How a Content Audit Reveals Whether Your Website is Hurting Sales
There are many reasons to conduct a website content audit, but the most important is this: to ensure the money you spend on content is actually supporting sales. For most businesses, this means supporting and growing sales.
A content audit allows you to map your website to your business goals. It will detail not just what you have on your site but also how each piece of content is performing.
When you know what really supports your sales efforts and resonates with your customers, you can work similar content elements into your ongoing content strategy. Without that knowledge, even the most talented writer is working in the dark.
Why poor-fit content quietly undermines sales
Developing content that is “wrong” for your business is costly, not just because good content takes time and resources to create, but also because you won’t reach the people you need to influence and engage.
The quantitative content audit
At The Red Stairs, we always begin content audits with a quantitative review. Our intent here is to create a site inventory.
- List of pages
- URLs
- Number of words per page or post
- Author and publication dates
- List of media such as PDFs, videos, forms, etc.
- SEO information such as keywords, alt tags and metadata
The quantitative audit gives us our first look at what is going on and where you are seeing the most activity.
It provides high-level information about where website visitors are spending time, the types of content and stories they are digesting, and what they are skipping.
The audit confirms whether your content is taking you in the desired direction. However, in our experience, quantitative audits often raise more questions than they answer.
- Why is one story so much more popular than the others?
- How can you be on the first page of Google results, get good website traffic and still have so few sales?
- Why does a highly trafficked story have such a high bounce rate?
The qualitative content audit
When you find yourself asking a lot of “why” questions, it is a sign that you need to take a deeper dive into the words and pictures that make up your website.
Our qualitative content audit provides a systematic approach to evaluating the words, pictures and other content elements. This process begins with developing a list of evaluation criteria.
We can read for just about anything. Is the content well presented for web readers? Is it relevant to the target audiences’ needs? Is there something about the content that is sabotaging your sales?

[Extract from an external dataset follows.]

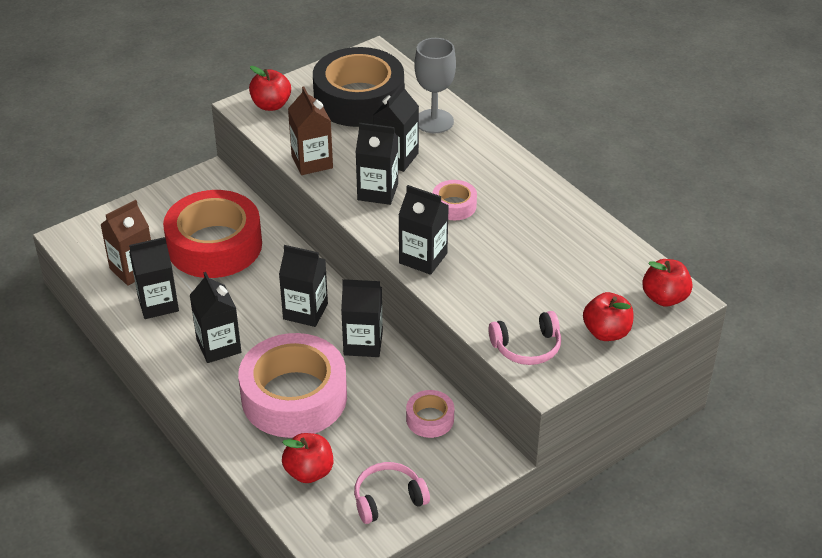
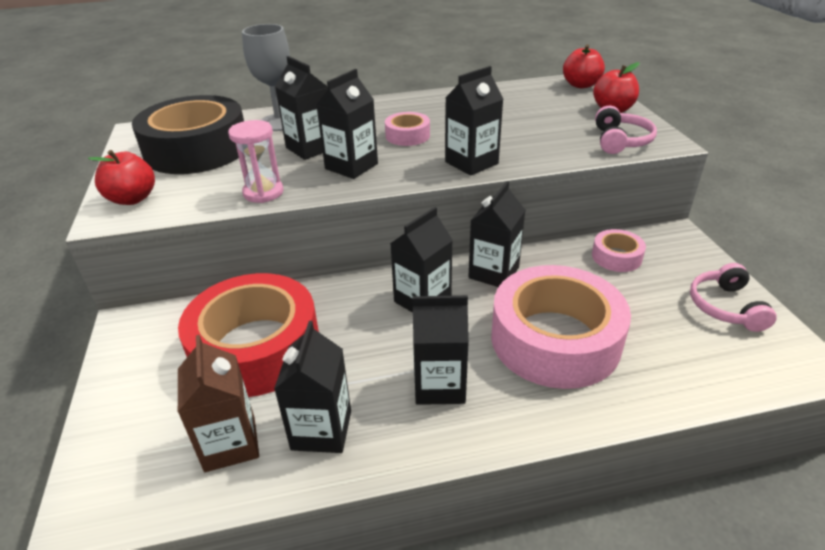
camera: 65 degrees left, 5 degrees down
red apple [282,433,333,483] -> none
brown carton [288,86,333,175] -> pink hourglass [228,120,284,203]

- Some typical qualitative queries include:
- What does your content say?
- Is the information correct and up-to-date?
- Are you using the right style and tone?
- Are there off-putting typos, grammar errors and other quality problems?
- Is it useful, valuable and interesting to the target reader?
- Is information easy to find or is the site difficult to navigate?
We conduct the qualitative audit using a structured review system that allows us to score and compare content consistently. After importing the raw quantitative data from an Excel spreadsheet, we create a review and scoring card that lists everything we want to check.
The results of the quantitative and qualitative reviews provide a snapshot of the website’s quality and effectiveness. It highlights what is working and what is not working. It reveals what content needs retiring, valuable sales insights about what really interests your readers and prospects, information gaps you are not addressing and more.
A content audit that evaluates content from a sales perspective can show not just content problems that need correcting but also reveal opportunities for you to bring your website into alignment with your sales goals.